ACTION ITEM:
Find the lines of the data below that include "detectors". Report their number only.

DATA PROVIDED:
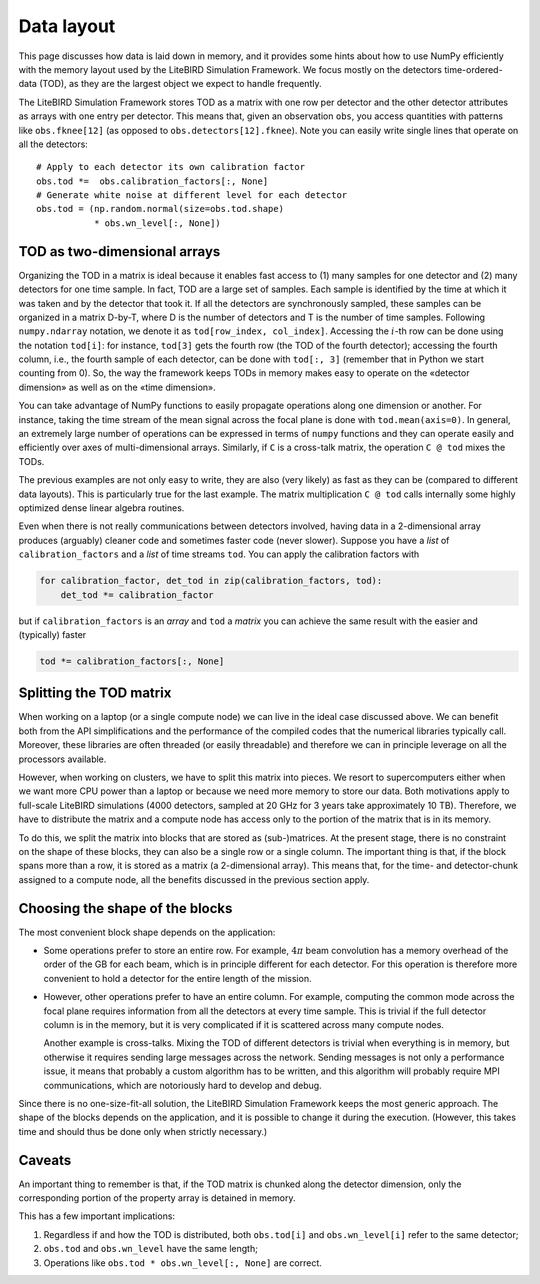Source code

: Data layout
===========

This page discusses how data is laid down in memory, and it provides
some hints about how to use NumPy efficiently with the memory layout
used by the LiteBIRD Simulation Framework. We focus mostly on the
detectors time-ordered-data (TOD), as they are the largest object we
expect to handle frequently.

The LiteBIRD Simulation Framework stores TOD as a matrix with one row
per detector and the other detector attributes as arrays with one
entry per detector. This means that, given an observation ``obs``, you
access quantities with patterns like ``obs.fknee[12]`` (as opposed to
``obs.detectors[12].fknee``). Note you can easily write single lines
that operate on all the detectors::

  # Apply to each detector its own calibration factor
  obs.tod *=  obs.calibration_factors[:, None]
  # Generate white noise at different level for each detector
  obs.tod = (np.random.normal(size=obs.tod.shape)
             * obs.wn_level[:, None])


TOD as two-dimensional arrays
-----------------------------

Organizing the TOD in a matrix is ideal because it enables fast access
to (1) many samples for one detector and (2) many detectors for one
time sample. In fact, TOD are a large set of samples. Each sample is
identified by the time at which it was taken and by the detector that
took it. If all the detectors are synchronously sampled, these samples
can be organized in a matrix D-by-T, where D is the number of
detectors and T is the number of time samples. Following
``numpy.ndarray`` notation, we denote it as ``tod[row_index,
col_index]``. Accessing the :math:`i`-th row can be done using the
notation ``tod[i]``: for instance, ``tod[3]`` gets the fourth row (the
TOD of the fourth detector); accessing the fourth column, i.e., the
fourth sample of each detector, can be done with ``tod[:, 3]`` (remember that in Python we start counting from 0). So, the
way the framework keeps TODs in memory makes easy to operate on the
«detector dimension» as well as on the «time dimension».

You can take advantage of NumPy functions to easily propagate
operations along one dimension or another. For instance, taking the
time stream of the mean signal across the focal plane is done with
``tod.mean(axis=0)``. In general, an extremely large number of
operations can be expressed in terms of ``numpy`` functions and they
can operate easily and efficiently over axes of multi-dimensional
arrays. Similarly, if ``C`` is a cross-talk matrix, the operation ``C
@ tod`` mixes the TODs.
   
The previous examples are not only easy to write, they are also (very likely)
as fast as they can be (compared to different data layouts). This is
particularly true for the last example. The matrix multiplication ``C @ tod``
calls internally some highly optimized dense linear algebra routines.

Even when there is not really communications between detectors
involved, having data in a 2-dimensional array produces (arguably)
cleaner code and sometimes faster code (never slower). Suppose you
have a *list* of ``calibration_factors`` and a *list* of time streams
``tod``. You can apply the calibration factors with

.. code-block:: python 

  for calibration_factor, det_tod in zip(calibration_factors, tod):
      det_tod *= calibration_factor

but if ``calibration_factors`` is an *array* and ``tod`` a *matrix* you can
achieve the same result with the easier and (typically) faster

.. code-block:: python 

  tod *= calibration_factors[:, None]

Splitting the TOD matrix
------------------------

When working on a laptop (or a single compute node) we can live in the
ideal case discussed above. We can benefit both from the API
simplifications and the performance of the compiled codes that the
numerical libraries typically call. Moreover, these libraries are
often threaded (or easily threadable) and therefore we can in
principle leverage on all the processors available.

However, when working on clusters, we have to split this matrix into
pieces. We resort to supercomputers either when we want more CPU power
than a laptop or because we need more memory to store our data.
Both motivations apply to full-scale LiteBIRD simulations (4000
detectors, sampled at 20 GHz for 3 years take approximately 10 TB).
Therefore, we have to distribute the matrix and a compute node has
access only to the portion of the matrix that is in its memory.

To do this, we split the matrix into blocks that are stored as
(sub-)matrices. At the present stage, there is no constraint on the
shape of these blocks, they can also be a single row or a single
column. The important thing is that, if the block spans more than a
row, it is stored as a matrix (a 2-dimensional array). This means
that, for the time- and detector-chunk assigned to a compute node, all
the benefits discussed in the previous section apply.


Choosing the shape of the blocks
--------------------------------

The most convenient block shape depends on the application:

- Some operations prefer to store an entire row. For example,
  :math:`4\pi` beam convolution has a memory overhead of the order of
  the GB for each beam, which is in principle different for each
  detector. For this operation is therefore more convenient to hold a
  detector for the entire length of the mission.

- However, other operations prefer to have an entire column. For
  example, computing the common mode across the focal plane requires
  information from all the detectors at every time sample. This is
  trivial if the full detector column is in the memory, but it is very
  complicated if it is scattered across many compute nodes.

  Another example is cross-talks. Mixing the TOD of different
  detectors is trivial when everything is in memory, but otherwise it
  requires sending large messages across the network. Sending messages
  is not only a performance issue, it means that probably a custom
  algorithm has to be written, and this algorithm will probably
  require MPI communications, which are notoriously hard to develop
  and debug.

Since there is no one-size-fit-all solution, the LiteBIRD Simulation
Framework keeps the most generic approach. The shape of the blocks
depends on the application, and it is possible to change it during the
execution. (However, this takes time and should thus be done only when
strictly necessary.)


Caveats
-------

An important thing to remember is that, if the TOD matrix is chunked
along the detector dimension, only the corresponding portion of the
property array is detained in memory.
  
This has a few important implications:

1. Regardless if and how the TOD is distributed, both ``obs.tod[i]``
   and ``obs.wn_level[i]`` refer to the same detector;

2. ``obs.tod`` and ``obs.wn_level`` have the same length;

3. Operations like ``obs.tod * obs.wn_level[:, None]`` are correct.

==

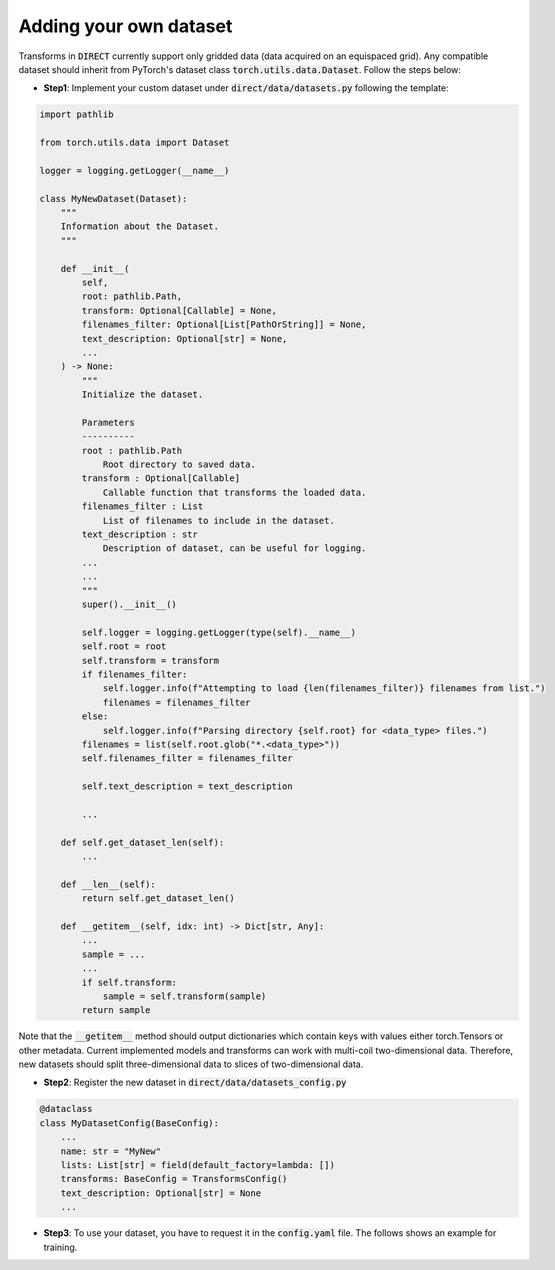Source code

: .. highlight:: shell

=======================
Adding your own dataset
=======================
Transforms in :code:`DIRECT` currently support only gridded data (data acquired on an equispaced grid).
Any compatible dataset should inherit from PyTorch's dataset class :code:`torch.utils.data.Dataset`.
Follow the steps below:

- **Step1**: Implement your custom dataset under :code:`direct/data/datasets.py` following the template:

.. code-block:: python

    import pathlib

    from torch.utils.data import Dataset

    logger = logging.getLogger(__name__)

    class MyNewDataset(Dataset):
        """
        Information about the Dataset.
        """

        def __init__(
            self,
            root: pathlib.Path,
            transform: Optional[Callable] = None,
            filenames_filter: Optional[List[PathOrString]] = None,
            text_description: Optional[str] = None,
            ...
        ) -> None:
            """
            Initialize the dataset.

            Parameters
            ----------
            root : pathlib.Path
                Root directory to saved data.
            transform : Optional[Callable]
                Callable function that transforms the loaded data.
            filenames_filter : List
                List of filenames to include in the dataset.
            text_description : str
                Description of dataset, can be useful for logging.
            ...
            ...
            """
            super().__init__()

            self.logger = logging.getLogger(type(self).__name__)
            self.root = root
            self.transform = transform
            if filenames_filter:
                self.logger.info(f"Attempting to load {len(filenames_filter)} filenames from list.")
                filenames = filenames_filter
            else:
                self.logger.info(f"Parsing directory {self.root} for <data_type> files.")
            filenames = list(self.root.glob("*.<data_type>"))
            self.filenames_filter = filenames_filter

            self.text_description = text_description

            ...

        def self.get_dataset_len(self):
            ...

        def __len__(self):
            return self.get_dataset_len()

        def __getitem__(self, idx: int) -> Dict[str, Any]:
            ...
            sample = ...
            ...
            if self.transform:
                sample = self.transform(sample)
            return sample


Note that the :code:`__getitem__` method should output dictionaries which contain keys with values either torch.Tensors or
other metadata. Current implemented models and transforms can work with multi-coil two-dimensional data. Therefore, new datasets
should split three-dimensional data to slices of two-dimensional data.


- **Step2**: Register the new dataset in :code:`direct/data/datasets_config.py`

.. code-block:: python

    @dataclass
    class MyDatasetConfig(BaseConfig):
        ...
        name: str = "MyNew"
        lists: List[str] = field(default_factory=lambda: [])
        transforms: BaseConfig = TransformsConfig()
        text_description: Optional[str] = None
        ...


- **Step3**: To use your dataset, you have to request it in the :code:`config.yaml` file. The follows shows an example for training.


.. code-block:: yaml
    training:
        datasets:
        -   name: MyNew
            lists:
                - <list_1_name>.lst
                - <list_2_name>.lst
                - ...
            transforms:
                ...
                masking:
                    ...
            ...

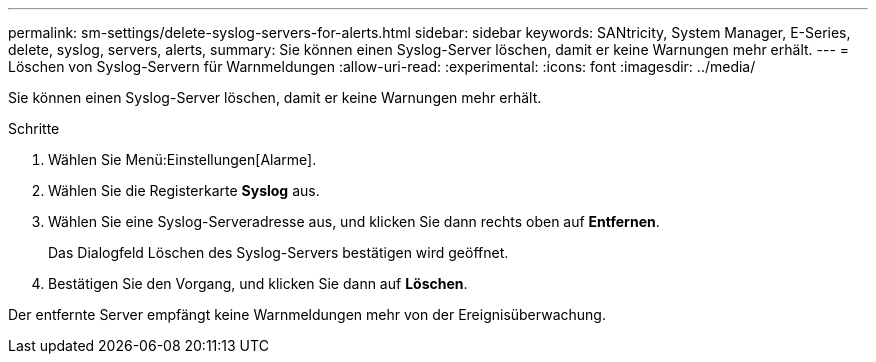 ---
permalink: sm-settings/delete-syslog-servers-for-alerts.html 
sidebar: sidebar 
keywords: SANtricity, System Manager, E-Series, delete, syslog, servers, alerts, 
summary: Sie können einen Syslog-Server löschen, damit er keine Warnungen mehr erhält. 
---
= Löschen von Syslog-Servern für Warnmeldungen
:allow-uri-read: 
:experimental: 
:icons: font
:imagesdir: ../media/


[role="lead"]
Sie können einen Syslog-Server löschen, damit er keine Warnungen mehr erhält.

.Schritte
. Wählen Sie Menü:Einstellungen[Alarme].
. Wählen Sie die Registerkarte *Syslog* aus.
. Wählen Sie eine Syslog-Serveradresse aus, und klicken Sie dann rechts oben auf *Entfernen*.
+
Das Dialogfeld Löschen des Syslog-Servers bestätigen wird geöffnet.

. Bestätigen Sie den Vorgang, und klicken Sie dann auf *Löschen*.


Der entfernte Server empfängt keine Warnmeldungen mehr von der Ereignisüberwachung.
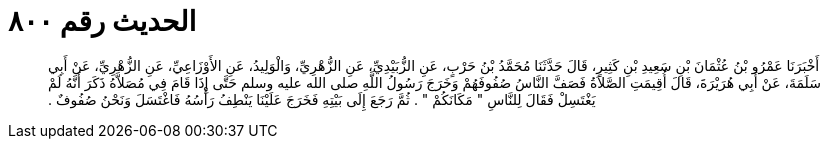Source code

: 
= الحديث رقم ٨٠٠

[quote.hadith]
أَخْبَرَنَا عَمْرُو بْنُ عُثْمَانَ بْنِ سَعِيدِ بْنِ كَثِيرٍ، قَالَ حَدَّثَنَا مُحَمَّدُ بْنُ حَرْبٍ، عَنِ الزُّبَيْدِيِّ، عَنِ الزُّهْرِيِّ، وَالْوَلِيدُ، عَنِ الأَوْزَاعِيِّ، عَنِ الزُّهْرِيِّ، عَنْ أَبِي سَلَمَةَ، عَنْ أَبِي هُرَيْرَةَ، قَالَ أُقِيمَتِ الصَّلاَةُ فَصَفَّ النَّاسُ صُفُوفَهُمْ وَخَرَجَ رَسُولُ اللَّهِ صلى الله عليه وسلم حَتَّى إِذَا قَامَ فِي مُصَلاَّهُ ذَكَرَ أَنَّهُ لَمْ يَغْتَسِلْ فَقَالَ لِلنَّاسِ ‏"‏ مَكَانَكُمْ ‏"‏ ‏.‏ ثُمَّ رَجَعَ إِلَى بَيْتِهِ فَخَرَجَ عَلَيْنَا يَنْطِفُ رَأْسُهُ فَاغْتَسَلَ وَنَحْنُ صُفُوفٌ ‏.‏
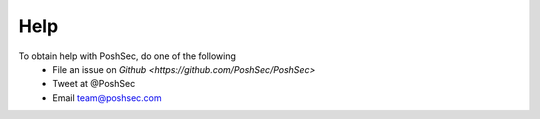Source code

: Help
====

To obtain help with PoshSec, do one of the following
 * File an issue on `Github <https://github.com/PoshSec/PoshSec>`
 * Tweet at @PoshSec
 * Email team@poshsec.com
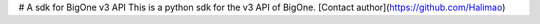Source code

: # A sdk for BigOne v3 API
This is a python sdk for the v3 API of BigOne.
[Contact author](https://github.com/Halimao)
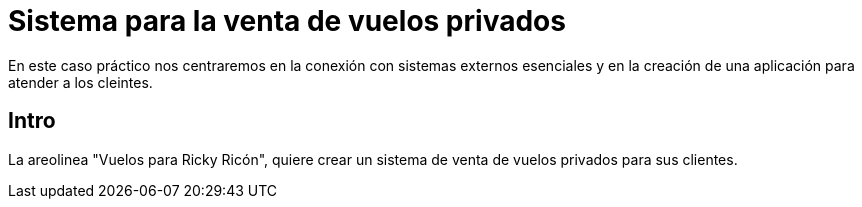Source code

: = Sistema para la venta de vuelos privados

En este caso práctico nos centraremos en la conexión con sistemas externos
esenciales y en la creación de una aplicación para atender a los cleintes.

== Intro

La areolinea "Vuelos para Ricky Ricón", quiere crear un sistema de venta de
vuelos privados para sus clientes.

--

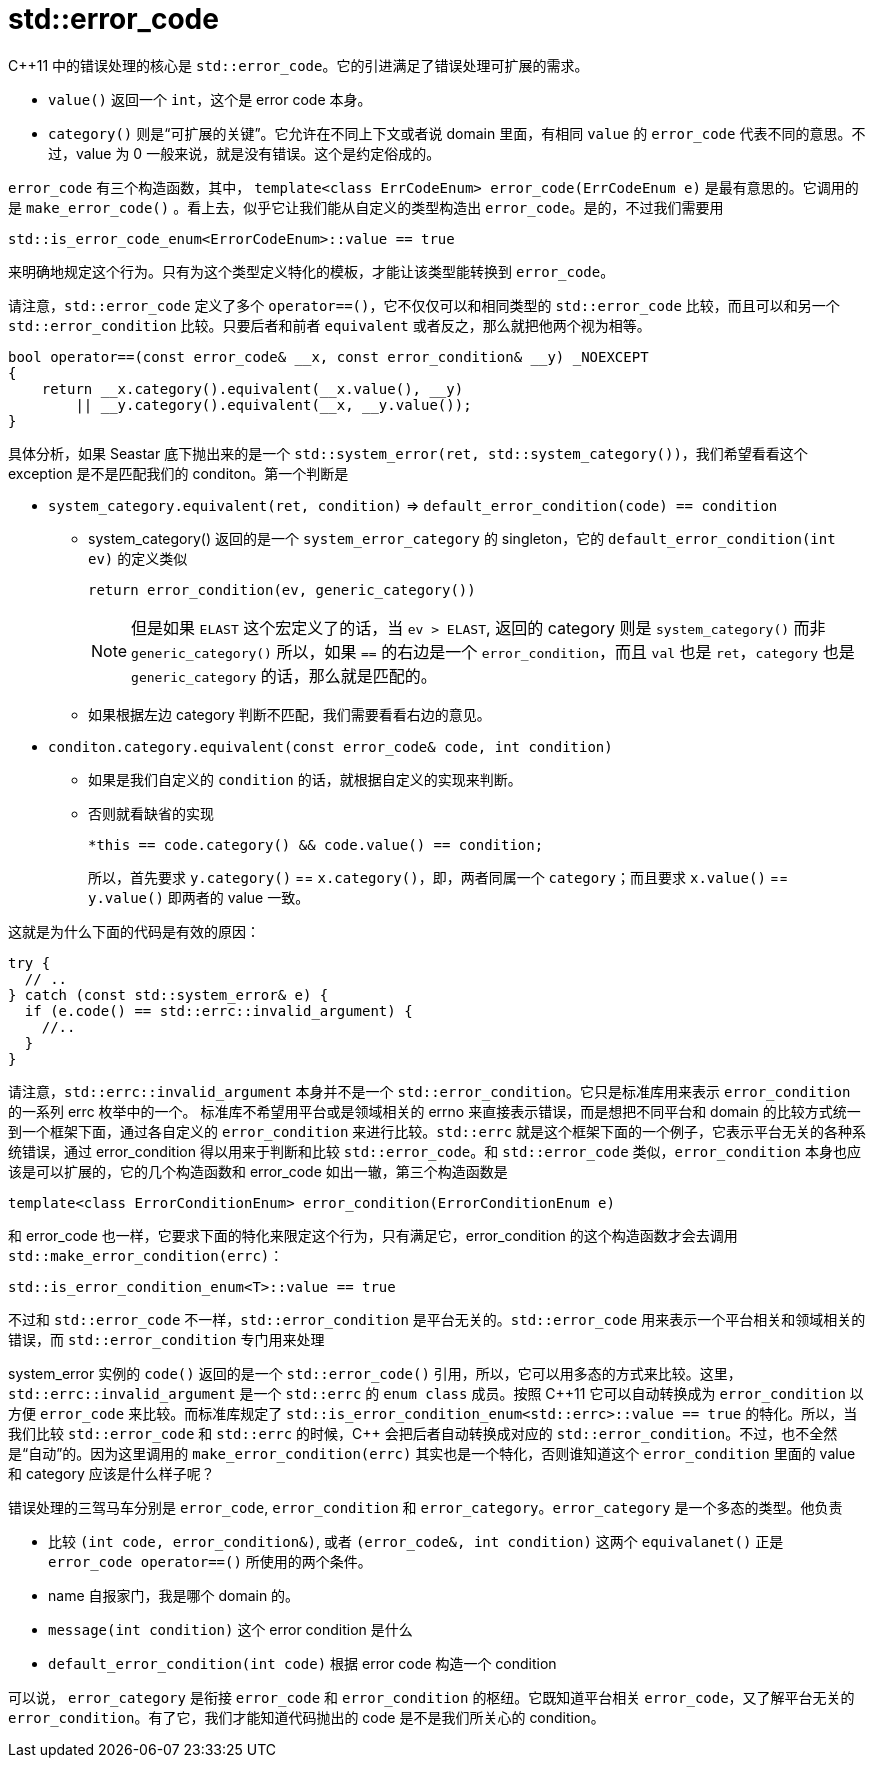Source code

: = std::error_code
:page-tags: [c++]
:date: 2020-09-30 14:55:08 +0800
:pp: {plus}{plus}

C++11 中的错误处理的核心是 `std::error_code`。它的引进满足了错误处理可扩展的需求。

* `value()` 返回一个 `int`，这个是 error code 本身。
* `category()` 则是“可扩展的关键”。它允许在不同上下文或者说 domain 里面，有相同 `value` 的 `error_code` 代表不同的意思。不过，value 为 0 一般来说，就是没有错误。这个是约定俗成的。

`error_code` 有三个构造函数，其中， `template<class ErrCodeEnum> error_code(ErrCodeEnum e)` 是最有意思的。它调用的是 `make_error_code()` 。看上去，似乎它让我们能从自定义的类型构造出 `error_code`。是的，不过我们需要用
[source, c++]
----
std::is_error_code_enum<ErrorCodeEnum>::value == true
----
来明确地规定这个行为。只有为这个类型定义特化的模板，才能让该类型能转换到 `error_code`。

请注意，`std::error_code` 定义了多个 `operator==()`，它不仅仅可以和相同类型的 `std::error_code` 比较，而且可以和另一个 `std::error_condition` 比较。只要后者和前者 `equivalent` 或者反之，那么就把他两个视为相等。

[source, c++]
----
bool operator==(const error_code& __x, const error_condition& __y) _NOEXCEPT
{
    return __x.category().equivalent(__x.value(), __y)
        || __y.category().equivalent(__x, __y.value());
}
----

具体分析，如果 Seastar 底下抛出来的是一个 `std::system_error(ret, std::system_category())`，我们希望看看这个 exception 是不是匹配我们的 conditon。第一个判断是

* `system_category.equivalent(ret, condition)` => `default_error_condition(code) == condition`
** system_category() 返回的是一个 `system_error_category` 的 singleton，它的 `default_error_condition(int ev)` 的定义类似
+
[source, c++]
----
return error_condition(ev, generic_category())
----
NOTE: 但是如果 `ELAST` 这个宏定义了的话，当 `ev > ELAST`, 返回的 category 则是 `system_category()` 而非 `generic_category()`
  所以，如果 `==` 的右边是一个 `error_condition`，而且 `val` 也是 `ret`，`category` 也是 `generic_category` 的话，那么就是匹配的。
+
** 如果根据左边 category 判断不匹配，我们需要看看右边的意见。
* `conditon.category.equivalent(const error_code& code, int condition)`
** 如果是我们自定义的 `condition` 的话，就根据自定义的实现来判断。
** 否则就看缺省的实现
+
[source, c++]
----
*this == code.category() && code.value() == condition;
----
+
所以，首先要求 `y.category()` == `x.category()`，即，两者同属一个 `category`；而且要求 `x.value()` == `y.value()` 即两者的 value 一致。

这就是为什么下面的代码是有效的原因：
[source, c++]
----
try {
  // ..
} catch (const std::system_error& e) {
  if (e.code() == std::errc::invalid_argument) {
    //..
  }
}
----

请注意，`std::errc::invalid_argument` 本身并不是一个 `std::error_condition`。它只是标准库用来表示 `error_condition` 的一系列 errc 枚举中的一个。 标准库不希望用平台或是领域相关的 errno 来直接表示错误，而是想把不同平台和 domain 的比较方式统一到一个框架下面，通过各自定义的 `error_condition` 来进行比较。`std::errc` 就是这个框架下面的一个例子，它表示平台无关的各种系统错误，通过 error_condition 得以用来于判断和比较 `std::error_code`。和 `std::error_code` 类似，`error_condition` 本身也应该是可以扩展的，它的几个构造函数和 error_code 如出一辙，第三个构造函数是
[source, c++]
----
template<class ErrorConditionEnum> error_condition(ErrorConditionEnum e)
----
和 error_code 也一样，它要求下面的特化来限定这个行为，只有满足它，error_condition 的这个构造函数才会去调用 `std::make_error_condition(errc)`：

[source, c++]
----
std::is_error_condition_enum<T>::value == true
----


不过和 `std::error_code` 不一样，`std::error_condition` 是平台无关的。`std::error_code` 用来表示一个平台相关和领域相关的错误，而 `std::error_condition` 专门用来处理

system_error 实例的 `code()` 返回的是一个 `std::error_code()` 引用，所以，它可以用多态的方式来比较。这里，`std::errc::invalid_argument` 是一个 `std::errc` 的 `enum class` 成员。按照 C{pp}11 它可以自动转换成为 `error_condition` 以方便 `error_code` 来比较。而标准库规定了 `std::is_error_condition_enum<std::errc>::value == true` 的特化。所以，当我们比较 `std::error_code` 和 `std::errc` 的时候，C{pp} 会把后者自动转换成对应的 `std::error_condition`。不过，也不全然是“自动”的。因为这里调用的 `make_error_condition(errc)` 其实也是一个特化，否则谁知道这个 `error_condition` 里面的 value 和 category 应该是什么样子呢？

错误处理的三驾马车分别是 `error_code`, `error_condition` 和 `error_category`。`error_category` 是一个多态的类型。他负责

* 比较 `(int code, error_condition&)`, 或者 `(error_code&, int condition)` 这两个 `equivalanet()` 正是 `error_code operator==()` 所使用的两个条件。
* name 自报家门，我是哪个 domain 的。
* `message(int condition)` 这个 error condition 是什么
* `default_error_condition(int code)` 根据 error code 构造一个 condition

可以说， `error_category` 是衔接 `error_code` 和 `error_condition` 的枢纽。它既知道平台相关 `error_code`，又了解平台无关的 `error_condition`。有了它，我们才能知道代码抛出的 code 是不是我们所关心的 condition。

SOLVED PROBLEM:
10